I'm not sure of the advantage.
Also, in my code, I am not manipulating char[] so getting the buffer, I need
to immediately convert it to a string to process it. And then when I'm done,
I have a String possibly of some other length. To stuff it back into the
termBuffer, requires a call to:
setTermBuffer(s.toCharArray(), o, s.length())
It would be better to call Token.resizeTermBuffer(...), then
s.getChars into the Token's term buffer (saves a buffer copy).
Many thanks. I saw the comment, but missed getChars. This is better, but
even better would be growTermBuffer (above) since resizeTermBuffer
potentially has an unnecessary copy.
I was looking at this in light of TokenFilter's next(Token) method and how
it was being used. In looking at the contrib filters, they have not been
modified. Further, most of them, if they work with the content analysis and
generation, do their work in strings. Some of these appear to be good
candidates for using char[] rather than strings, such as the NGram filter.
But others look like they'd just as well remain with String manipulation.
It would be great to upgrade all contrib filters to use the re-use APIs.
I'll be happy to work toward that end. I think it affects my performance
today.
I'd like to suggest that internally, that Token be changed to only use
char[] termBuffer and eliminate termText.
The question is what performance cost we are incurring eg on the
contrib (& other) sources/filters? Every time setTermText is called,
we copy out the chars (instead of holding a reference to the String).
Every time getText() is called we create a new String(...) from the
char[]. I think it's potentially a high cost, and so maybe we should
wait until 3.0 when we drop the deprecated APIs?
See above. I'll concede that. But I think that once termBuffer is used
because of a mixed chain, it should be retained.
And also, that termText be restored as not deprecated.
It made me nervous keeping this method because it looks like it should
be cheap to call, and in the past it was very cheap to call. But,
maybe we could keep it, if we mark very very clearly in the javadocs
the performance cost you incur by using this method (it makes a new
String() every time)?
But, in TokenFilter, next() should be deprecated, IMHO.
I think this is a good idea. After all if people don't want to bother
using the passed in Token, they are still allowed to return a new
one.
Should the constructors in Token that take a String be deprecated, too?

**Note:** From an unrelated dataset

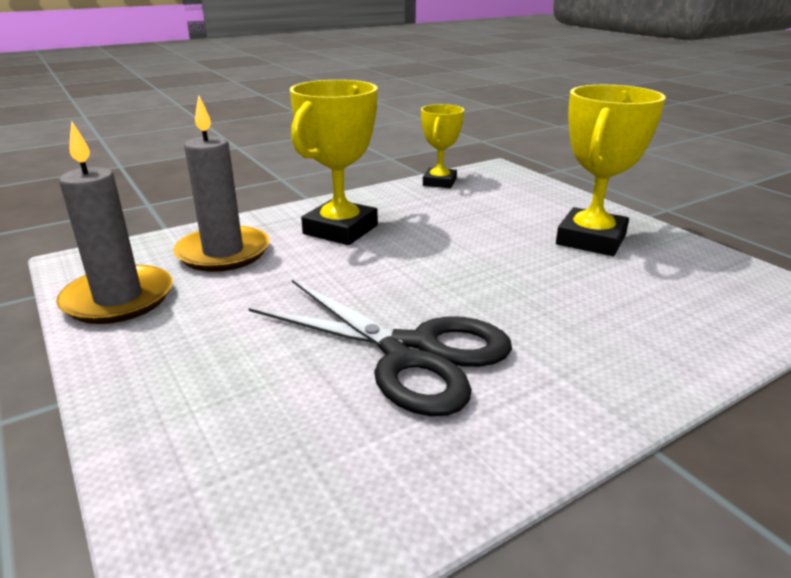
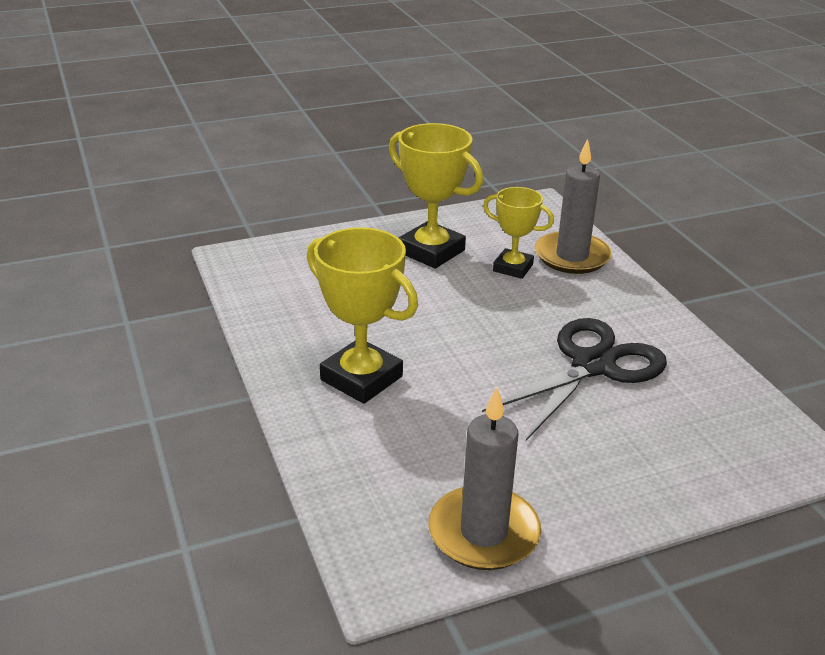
camera: 80 degrees left, 5 degrees up
grey candle [173,96,270,272] -> grey candle moved to [535,139,612,274]
yellow trophy [421,104,464,188] -> yellow trophy moved to [483,187,554,279]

The comments seem to suggest that.
I have also used a better algorithm than doubling for resizing an
array. I'd have to hunt for it.
That would be great!
I'm looking, but still haven't found it. :)
I'm looking into digging into this one.
Based on the outcome of this discussion, would this be one Jira issue?
Reopening LUCENE-969? A separate issue for the contrib changes?
Since this would not be an API change, would there need to be changes to
test cases? If so, what would you suggest?